* Given text:

-- Opening Marker --

Lawmakers continue to prod the National Institutes of Health (NIH) regarding what has been described as “unconscionably cruel animal experiments” based on documents obtained by a watchdog group that monitors government spending.
Legislation introduced by Rep. Greg Steube (R-Fla.) on Aug. 10 proposes to prohibit NIH’s experiments on dogs paid for by taxpayer dollars.
Since White Coat Waste Project (WCW) has brought into the public eye experiments that involved anesthetizing dogs and cutting their vocal cords so that they can’t make noise when being experimented on and while in their cages, Steube has been an outspoken critic of Dr. Anthony Fauci, the director of the National Institute of Allergy and Infectious Diseases (NIAID) and the chief medical advisor to President Joe Biden.

-- Closing Marker --

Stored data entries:

-- Opening Marker --

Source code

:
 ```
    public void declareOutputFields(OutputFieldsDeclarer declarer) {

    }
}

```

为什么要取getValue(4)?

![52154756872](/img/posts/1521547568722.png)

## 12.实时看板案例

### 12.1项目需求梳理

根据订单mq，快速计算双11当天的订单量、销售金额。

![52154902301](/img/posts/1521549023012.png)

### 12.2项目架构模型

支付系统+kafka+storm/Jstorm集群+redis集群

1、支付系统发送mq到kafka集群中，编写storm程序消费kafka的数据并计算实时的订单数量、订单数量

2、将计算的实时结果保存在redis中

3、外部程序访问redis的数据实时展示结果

-- Closing Marker --

* What to do:
List every person named in the text about NIH dog experiments. The records are taken from a different source than the text about NIH dog experiments.

* Written response:
- Greg Steube
- Anthony Fauci
- Joe Biden